[common:jwplayer] Improve jwplayer extraction and parsing (#31000)
authordirkf <fieldhouse@gmx.net>
Fri, 11 Nov 2022 00:49:13 +0000 (00:49 +0000)
committerGitHub <noreply@github.com>
Fri, 11 Nov 2022 00:49:13 +0000 (00:49 +0000)
* don't crash parser if jwplayer_data is invalid (empty, or no formats)
* use `label` in `sources[n]` as `format_id`
* relax `jwplayer().setup(...)` RE (also rework PR #27274 enhancement)
* detect more manifest formats in _parse_jwplayer_formats() (from PR #29596)
* improve metadata extraction (from PR #25433)
* remember URLs in a set
* use parse_resolution() in format
* extract filesize in format (from yt-dlp)

Co-authored-by: kikuyan <kikuyan@users.noreply.github.com>
Co-authored-by: martin54 <martin54@users.noreply.github.com>
youtube_dl/extractor/common.py

index 1f33a1e06dabc3ea5e901c22f2480be3a41abe46..a0a796d7b406f799462d2c6395a8f7b7d5aa7a10 100644 (file)

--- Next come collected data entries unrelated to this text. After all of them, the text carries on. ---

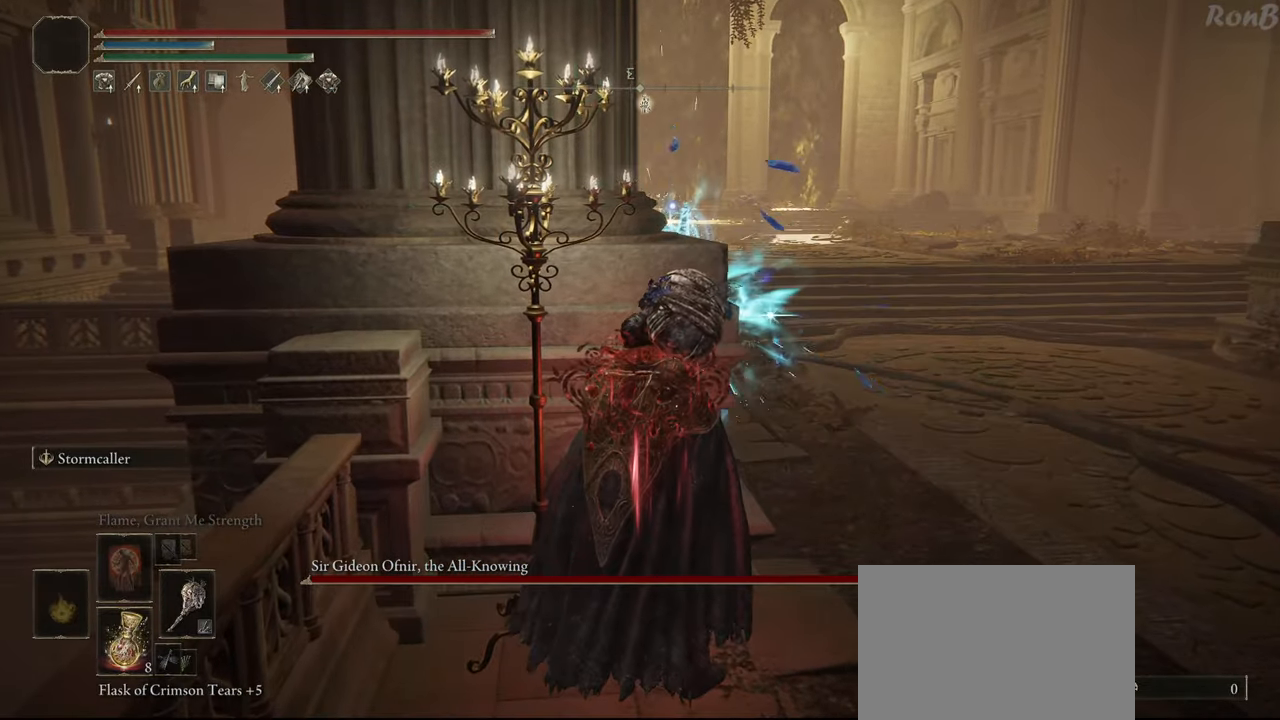
{"buttons": ["R1"], "left_stick": "right", "right_stick": "center", "events": [[400, "left_stick", "right"], [500, "R1", "down"]]}
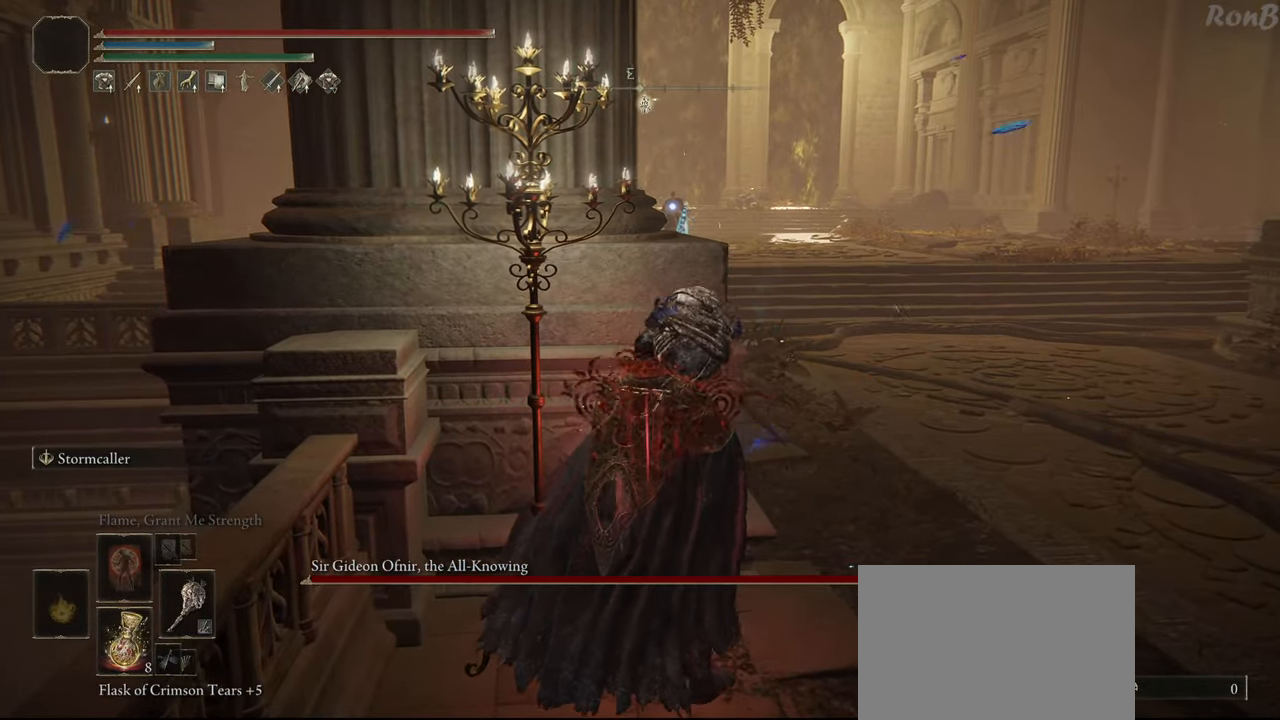
{"buttons": ["R1"], "left_stick": "up", "right_stick": "center", "events": [[100, "left_stick", "up-right"], [400, "left_stick", "up"]]}
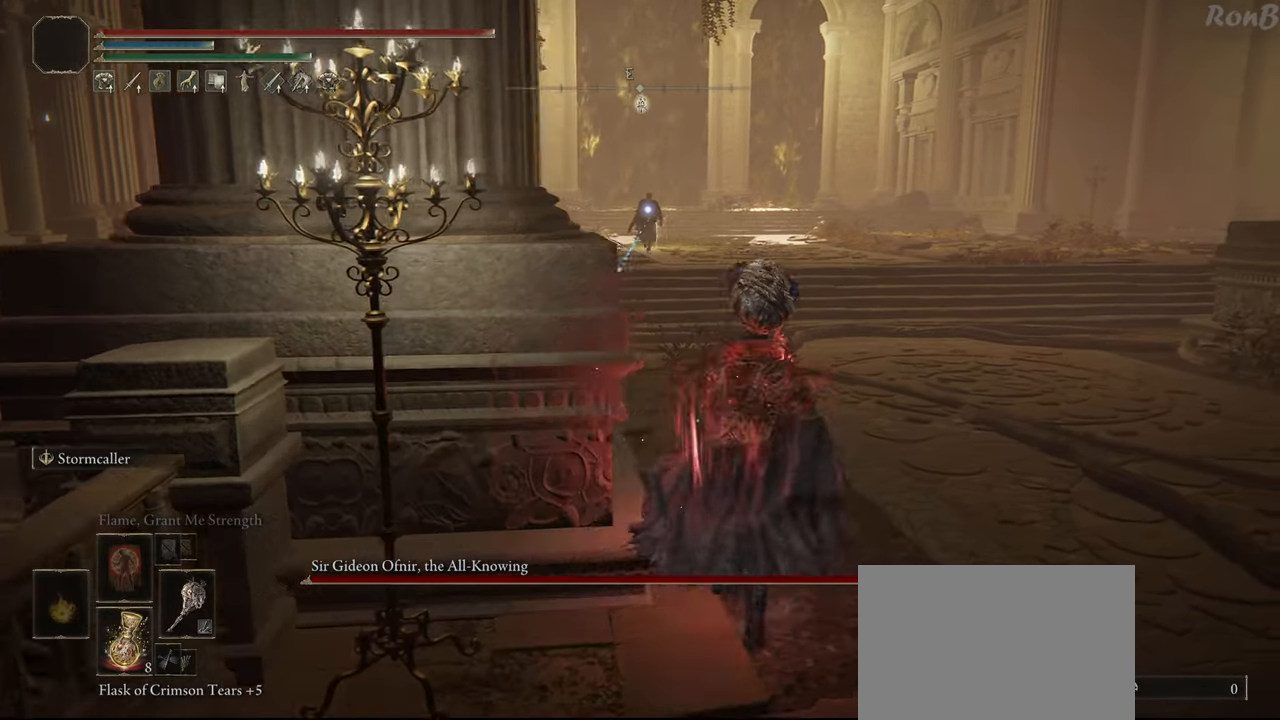
{"buttons": ["R1"], "left_stick": "up", "right_stick": "center", "events": []}
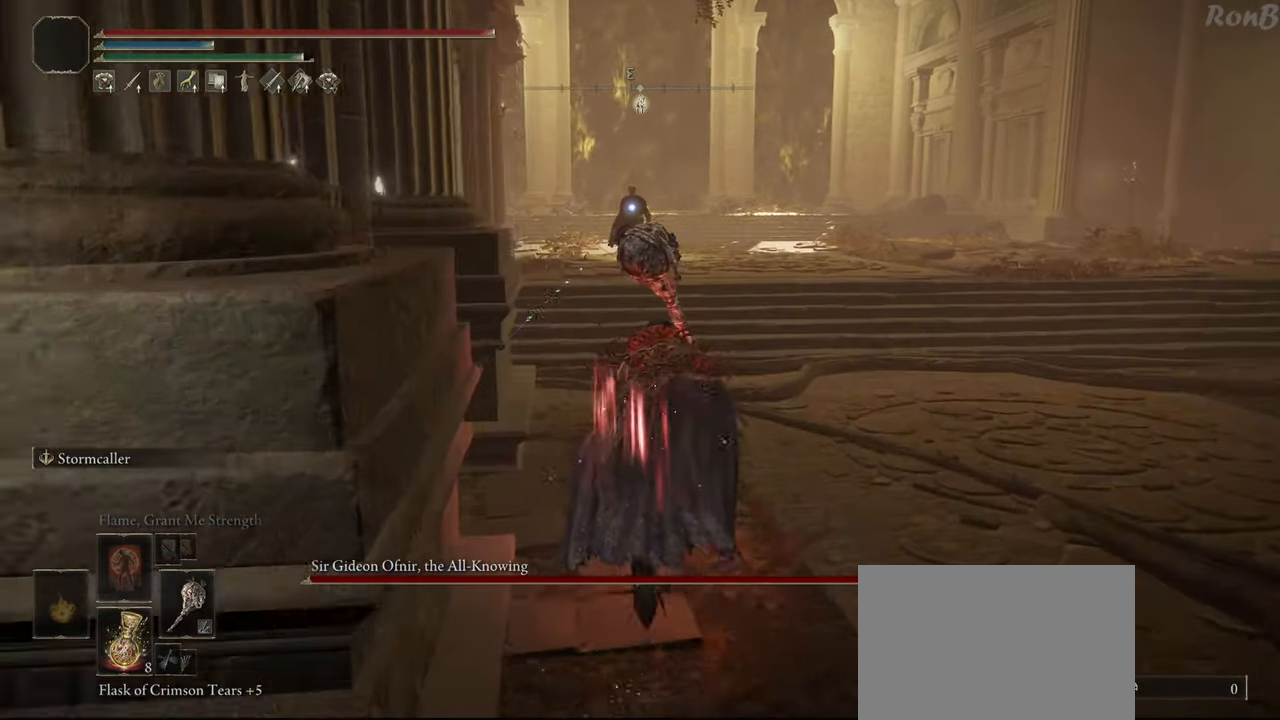
{"buttons": ["R1"], "left_stick": "up", "right_stick": "center", "events": [[50, "left_stick", "up-right"], [367, "left_stick", "up"]]}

@@ -70,6 +70,7 @@ from ..utils import (
     str_or_none,
     str_to_int,
     strip_or_none,
+    try_get,
     unescapeHTML,
     unified_strdate,
     unified_timestamp,
@@ -2713,7 +2714,7 @@ class InfoExtractor(object):
 
     def _find_jwplayer_data(self, webpage, video_id=None, transform_source=js_to_json):
         mobj = re.search(
-            r'(?s)jwplayer\((?P<quote>[\'"])[^\'" ]+(?P=quote)\)(?!</script>).*?\.setup\s*\((?P<options>[^)]+)\)',
+            r'''(?s)jwplayer\s*\(\s*(?P<q>'|")(?!(?P=q)).+(?P=q)\s*\)(?!</script>).*?\.\s*setup\s*\(\s*(?P<options>(?:\([^)]*\)|[^)])+)\s*\)''',
             webpage)
         if mobj:
             try:
@@ -2734,9 +2735,14 @@ class InfoExtractor(object):
 
     def _parse_jwplayer_data(self, jwplayer_data, video_id=None, require_title=True,
                              m3u8_id=None, mpd_id=None, rtmp_params=None, base_url=None):
+        flat_pl = try_get(jwplayer_data, lambda x: x.get('playlist') or True)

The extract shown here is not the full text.